Street children in a developing country like Pakistan face extreme dangers since they are targeted by authorities, exploited by employers, and generally shunned by society. These children have little choice except to scavenge for food, beg, engage in prostitution, sell drugs, or steal to support themselves. In particular, children living on the streets are vulnerable to sexual abuse and exploitation. To add insult to injury, reintegrating homeless children into society becomes more challenging the longer they are on the streets.
It is essential to understand the epistemology of the word “street children” before tackling the central issue of “Streetism” (a new term meaning “living on the streets or being off the streets”) in Pakistan. In 1983, a definition of “street children” was established by a coalition of non-governmental organizations (NGOs) during an Inter-NGO program on street children and adolescents.
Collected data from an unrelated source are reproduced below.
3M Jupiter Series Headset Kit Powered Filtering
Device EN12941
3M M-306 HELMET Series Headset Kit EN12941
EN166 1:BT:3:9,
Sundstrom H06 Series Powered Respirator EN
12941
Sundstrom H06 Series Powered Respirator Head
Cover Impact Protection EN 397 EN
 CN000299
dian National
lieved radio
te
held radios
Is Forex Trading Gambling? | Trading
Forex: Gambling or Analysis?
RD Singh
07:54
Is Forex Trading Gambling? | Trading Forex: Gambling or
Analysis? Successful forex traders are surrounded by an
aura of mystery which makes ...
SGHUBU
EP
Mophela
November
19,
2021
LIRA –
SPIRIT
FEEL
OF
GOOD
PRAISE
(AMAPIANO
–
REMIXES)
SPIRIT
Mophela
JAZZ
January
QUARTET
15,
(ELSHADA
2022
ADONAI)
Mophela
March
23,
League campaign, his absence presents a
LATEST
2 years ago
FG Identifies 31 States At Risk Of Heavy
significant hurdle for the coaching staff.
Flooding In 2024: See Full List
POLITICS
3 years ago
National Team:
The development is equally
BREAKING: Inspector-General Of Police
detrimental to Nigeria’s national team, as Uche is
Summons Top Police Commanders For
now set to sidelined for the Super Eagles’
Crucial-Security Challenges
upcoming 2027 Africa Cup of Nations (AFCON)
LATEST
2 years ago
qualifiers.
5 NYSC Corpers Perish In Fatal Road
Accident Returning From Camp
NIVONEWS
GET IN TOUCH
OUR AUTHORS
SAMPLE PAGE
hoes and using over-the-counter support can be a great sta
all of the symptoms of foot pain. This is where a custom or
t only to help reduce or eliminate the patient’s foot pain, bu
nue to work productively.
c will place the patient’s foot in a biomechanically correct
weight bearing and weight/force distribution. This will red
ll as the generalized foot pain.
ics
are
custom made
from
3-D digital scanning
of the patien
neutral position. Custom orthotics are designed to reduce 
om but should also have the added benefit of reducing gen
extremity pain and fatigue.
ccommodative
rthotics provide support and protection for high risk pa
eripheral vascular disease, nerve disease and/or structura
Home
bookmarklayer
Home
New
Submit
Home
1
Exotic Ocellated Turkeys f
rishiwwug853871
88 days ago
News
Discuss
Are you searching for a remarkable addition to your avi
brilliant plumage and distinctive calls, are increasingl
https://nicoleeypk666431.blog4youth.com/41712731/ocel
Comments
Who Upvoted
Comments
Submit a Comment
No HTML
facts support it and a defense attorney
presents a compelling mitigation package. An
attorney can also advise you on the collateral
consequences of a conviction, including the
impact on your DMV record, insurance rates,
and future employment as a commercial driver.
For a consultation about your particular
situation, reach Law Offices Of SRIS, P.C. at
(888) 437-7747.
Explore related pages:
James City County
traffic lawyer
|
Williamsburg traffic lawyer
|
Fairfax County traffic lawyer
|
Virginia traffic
A street child is defined as “any girl or boy under the age of adulthood who has made the street (in its broadest sense, including unoccupied dwellings, wasteland, etc.) her or his habitual abode and source of livelihood and who is inadequately protected, directed, and supervised by responsible adults.”
The term Children of the street is often used to describe homeless children, many of whom make a living off of and spend most of their time sleeping on urban streets. The second category, Children on the street consists of children who spend their days working and living on the streets but go home at night to sleep. While the two groups are often considered different, they frequently have little resemblance. For example, some “children of the street” may still have ties to their families, while other “children on the street” may not always sleep on the street. Unfortunate as it may be, Pakistan is home to both types of street children.
In light of this, Karachi has been referred to as “the city of street children,” since it is home to an estimated 30,000 or more youngsters living on the streets. Quetta is the second largest city in Pakistan with a substantial population of homeless children, behind Karachi. Quetta is home to over 20,000 children living on the streets, many of whom are employed as trash collectors, carpenters, or work in auto repair shops. Many of these street children have been sexually molested, but they are too ashamed to speak out.
It is illegal in Pakistan for children younger than 14 to work in a factory, mine, or other potentially dangerous occupation, as stated in Article 11 (3) of the country’s constitution, which dates back to 1973. The state’s primary obligation is to safeguard the welfare of the children and the family unit. Marriage, motherhood, and children are all entitled to legal protection from the state. Both Article 37 (e) and the Employment of Children Act 1 of 1991 make it illegal for a child under the age of 14 to have work.
The biggest concern is the absence of protection for these children by the government, which is responsible for ensuring children’s fundamental rights. The issue of street children necessitates a collective responsibility shared among various governing bodies, including local councils, districts, suburbs, towns, and ultimately the government.
In a similar vein, a policy brief titled “Street-Connected Children in Pakistan: Education and Protection Issues” was recently released by the National Commission on the Rights of the Child (NCRC) to shed light on the plight of children living on the streets. The release of the policy brief was a collaborative effort between ‘Cities for Children Pakistan’ and the NCRC. Thus, it is of the utmost significance that the recommendations given in this policy brief must be implemented in a proper manner.
In addition, for a significant shift in perspective toward children living on the streets, it is crucial to increase public knowledge of their issues. Some ways to accomplish this goal include conducting countrywide media campaigns and lobbying to educate the public.
Disclaimer: Any opinions expressed in this article do not necessarily reflect the opinions of CREDP. This content is meant for informational purposes only.